THE PROBLEM
Only the lines below between the one holding "pyautogui.press('super')" and the one holding "pyautogui.click(439, 240)", inclusive, are to be reproduced word for word; the pictures are to be left out.

WORKING DATA
++++

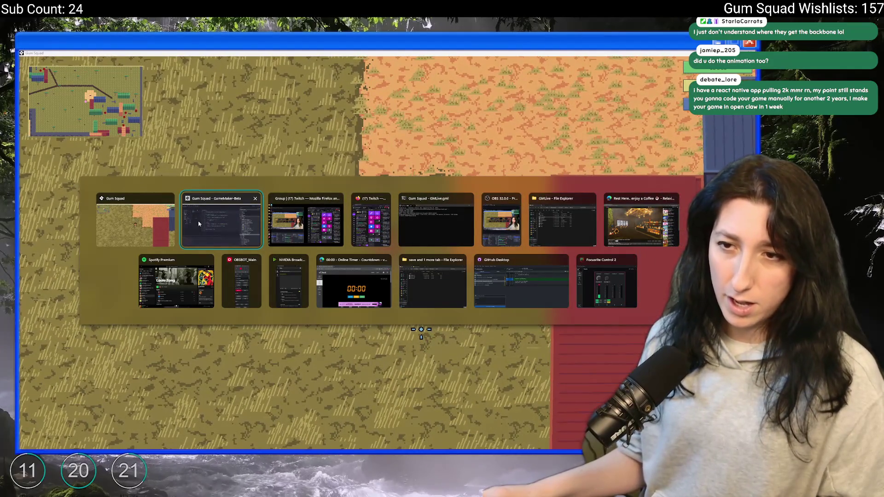
pyautogui.click(201, 223)
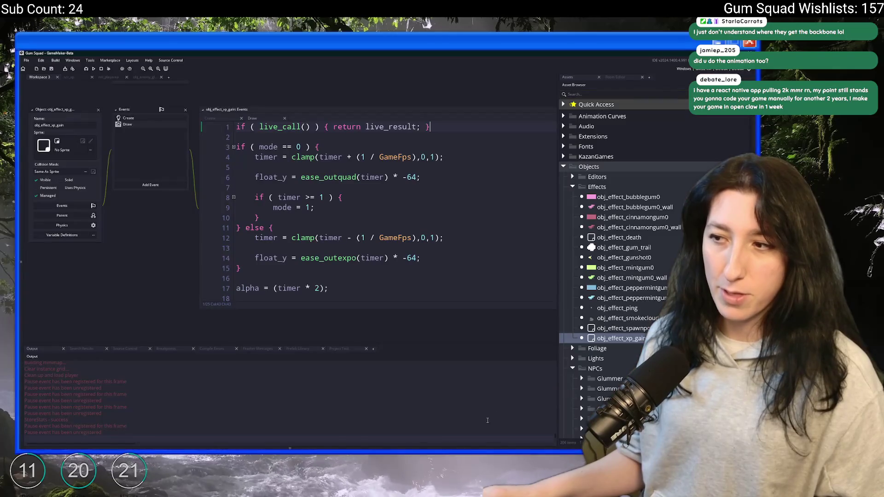
# Launch Steam and open the Gum Squad store page from the developer's game list.
pyautogui.press('super')
pyautogui.write('steam')
pyautogui.press('Return')
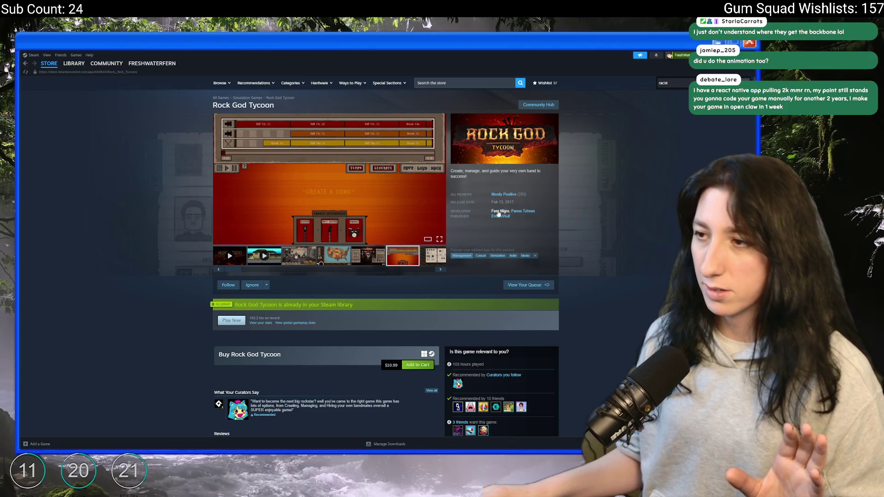
pyautogui.click(499, 213)
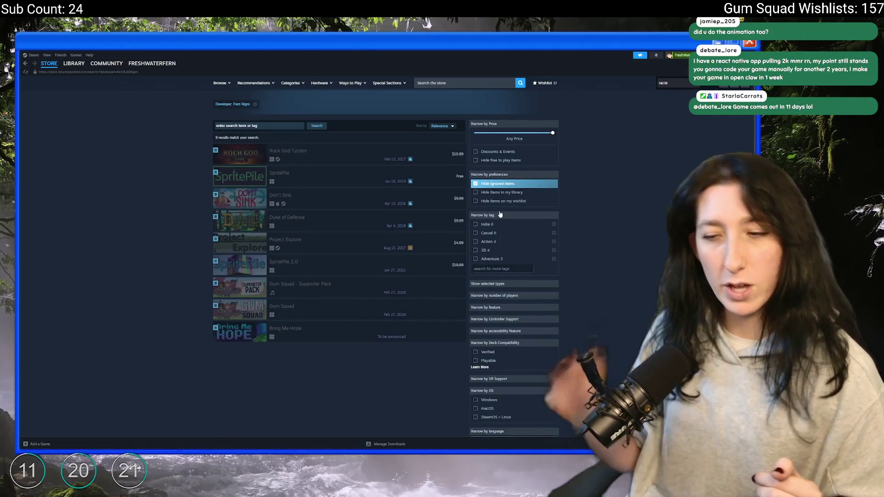
pyautogui.click(322, 307)
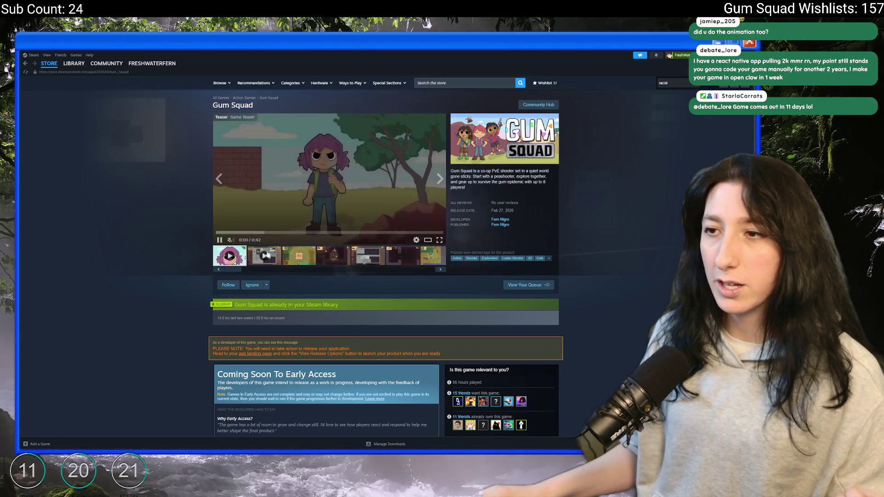
# Watch the Gum Squad trailer full screen, then go back to the developer's results and GameMaker.
pyautogui.click(265, 235)
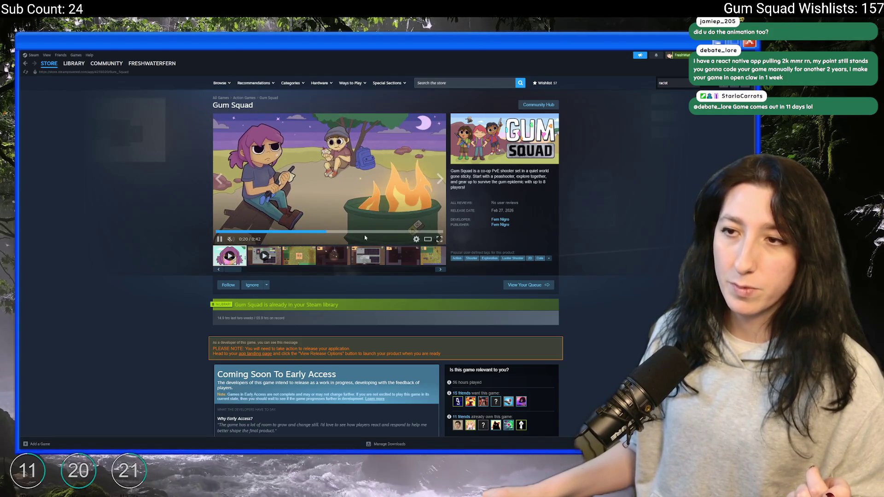
pyautogui.click(439, 240)
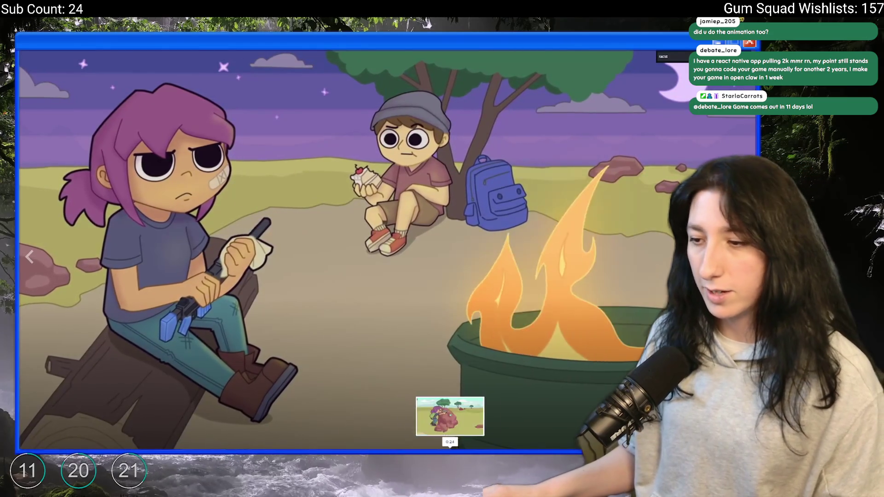
pyautogui.press('Escape')
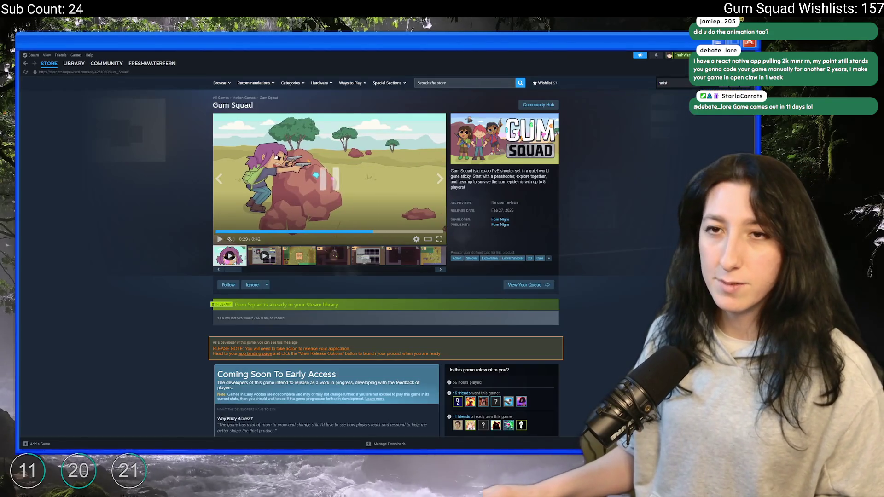
pyautogui.click(27, 66)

++++

YOUR RESPONSE
pyautogui.press('super')
pyautogui.write('steam')
pyautogui.press('Return')
pyautogui.click(499, 213)
pyautogui.click(322, 307)
# Watch the Gum Squad trailer full screen, then go back to the developer's results and GameMaker.
pyautogui.click(265, 235)
pyautogui.click(439, 240)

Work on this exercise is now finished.